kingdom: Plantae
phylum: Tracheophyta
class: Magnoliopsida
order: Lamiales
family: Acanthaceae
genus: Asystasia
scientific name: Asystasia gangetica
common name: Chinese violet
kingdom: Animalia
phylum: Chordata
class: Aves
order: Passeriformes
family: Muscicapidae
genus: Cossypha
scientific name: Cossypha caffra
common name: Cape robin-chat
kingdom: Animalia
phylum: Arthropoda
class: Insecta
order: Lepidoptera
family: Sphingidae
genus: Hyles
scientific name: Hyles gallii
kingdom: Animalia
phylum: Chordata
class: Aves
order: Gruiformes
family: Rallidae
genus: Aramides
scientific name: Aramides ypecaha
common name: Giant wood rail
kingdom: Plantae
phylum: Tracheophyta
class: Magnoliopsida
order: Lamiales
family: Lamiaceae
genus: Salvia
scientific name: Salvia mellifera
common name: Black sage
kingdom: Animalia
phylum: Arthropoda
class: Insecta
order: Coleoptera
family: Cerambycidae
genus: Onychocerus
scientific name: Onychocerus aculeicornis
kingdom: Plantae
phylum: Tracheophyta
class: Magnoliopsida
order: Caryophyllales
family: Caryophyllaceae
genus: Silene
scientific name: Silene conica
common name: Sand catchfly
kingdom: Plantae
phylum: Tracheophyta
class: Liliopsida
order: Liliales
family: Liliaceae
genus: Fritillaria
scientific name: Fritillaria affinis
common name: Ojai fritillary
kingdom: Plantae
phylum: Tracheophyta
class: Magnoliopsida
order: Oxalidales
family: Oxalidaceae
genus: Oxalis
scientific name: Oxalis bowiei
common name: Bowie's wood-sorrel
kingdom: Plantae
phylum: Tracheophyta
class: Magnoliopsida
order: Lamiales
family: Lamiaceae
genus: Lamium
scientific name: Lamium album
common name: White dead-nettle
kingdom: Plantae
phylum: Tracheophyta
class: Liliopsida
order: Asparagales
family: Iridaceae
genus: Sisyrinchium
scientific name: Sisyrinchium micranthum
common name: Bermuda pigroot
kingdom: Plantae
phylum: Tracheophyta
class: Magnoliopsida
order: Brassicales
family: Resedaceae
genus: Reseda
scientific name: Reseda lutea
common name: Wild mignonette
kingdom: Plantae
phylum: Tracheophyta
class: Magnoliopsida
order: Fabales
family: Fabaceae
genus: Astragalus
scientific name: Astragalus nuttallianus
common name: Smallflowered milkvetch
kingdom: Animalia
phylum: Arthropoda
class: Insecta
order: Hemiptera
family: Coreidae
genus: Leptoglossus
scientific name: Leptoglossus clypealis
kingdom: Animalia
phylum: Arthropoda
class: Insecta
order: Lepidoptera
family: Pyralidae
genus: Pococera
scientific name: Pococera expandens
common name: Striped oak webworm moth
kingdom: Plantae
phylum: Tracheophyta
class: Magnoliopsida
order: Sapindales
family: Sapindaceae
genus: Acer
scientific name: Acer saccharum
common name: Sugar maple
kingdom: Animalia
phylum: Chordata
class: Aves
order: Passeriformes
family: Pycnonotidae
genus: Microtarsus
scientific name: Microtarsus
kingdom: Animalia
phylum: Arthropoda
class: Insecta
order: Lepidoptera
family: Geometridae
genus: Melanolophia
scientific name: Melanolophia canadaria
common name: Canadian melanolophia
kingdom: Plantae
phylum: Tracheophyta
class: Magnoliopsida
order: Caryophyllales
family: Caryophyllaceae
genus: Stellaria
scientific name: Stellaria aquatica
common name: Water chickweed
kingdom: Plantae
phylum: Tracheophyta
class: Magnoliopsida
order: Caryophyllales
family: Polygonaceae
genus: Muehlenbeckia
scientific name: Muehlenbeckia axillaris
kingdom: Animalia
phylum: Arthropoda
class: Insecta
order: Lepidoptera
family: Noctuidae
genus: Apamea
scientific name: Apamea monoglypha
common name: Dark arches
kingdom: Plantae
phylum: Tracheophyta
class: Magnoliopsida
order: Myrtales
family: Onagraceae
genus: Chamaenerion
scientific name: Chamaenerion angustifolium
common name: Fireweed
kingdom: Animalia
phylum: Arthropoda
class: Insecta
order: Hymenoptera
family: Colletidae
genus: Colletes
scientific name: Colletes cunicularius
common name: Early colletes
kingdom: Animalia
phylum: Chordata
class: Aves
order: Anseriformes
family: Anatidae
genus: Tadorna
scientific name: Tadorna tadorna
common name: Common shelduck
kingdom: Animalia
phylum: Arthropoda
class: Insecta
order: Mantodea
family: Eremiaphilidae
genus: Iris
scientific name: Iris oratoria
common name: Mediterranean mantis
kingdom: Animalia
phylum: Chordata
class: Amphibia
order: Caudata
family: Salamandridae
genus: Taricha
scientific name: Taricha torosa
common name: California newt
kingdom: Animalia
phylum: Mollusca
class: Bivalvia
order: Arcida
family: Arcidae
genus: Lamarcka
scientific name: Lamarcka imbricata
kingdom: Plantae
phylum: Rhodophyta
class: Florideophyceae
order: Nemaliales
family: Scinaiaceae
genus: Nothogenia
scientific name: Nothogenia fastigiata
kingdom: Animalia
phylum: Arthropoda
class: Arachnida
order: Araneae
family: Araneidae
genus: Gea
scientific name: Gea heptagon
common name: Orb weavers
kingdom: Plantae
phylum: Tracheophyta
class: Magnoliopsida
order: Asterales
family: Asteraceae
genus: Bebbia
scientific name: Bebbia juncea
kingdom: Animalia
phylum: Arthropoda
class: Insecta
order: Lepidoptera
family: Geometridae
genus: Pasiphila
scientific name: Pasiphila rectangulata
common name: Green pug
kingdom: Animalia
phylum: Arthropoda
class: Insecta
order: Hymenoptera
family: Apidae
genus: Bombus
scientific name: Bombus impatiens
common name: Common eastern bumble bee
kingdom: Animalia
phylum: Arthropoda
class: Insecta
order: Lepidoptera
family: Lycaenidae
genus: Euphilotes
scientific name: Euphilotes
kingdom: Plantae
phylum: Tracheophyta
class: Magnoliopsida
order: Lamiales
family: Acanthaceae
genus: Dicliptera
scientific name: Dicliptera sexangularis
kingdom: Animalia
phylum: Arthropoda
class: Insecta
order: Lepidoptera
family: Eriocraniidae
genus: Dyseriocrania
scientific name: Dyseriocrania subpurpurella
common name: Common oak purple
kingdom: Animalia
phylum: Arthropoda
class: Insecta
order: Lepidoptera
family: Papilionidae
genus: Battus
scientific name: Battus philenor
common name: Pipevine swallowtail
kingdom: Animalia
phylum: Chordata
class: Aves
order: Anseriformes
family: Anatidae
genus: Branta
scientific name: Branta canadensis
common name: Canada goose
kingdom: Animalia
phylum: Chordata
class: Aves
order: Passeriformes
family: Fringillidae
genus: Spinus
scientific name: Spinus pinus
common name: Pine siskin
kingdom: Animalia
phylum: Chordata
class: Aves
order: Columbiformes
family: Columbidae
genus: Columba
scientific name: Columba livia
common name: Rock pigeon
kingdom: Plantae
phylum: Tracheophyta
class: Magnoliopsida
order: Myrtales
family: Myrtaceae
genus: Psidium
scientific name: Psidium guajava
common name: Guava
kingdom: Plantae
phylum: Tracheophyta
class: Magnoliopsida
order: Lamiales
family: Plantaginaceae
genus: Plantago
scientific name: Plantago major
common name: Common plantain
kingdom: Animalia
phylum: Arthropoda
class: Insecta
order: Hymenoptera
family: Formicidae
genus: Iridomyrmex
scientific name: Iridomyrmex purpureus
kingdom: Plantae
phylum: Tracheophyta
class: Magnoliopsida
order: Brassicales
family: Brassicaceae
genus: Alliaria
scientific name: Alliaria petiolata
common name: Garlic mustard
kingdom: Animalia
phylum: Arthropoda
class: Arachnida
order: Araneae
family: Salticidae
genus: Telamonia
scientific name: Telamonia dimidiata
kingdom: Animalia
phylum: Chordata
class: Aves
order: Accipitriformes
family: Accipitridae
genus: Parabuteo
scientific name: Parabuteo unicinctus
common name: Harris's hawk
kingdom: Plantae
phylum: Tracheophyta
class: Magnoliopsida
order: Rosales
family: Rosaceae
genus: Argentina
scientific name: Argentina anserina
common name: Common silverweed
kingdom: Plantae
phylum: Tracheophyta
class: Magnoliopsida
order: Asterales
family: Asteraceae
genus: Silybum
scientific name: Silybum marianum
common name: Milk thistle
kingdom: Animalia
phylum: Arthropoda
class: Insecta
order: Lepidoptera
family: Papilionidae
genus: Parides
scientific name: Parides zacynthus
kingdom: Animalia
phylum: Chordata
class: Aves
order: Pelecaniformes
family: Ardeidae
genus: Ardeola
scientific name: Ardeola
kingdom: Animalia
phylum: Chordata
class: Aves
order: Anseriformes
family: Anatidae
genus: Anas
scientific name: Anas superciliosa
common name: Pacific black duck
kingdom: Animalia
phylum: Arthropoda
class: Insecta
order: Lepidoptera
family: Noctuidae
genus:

-=-=-

Description of the task:
Rewrite the rows from the line holding "genus: Melanolophia" through the line holding "genus: Chamaenerion", inclusive, replacing "scientific name" with "species" and leaving everything else unchanged.

Solution for this task:
genus: Melanolophia
species: Melanolophia canadaria
common name: Canadian melanolophia
kingdom: Plantae
phylum: Tracheophyta
class: Magnoliopsida
order: Caryophyllales
family: Caryophyllaceae
genus: Stellaria
species: Stellaria aquatica
common name: Water chickweed
kingdom: Plantae
phylum: Tracheophyta
class: Magnoliopsida
order: Caryophyllales
family: Polygonaceae
genus: Muehlenbeckia
species: Muehlenbeckia axillaris
kingdom: Animalia
phylum: Arthropoda
class: Insecta
order: Lepidoptera
family: Noctuidae
genus: Apamea
species: Apamea monoglypha
common name: Dark arches
kingdom: Plantae
phylum: Tracheophyta
class: Magnoliopsida
order: Myrtales
family: Onagraceae
genus: Chamaenerion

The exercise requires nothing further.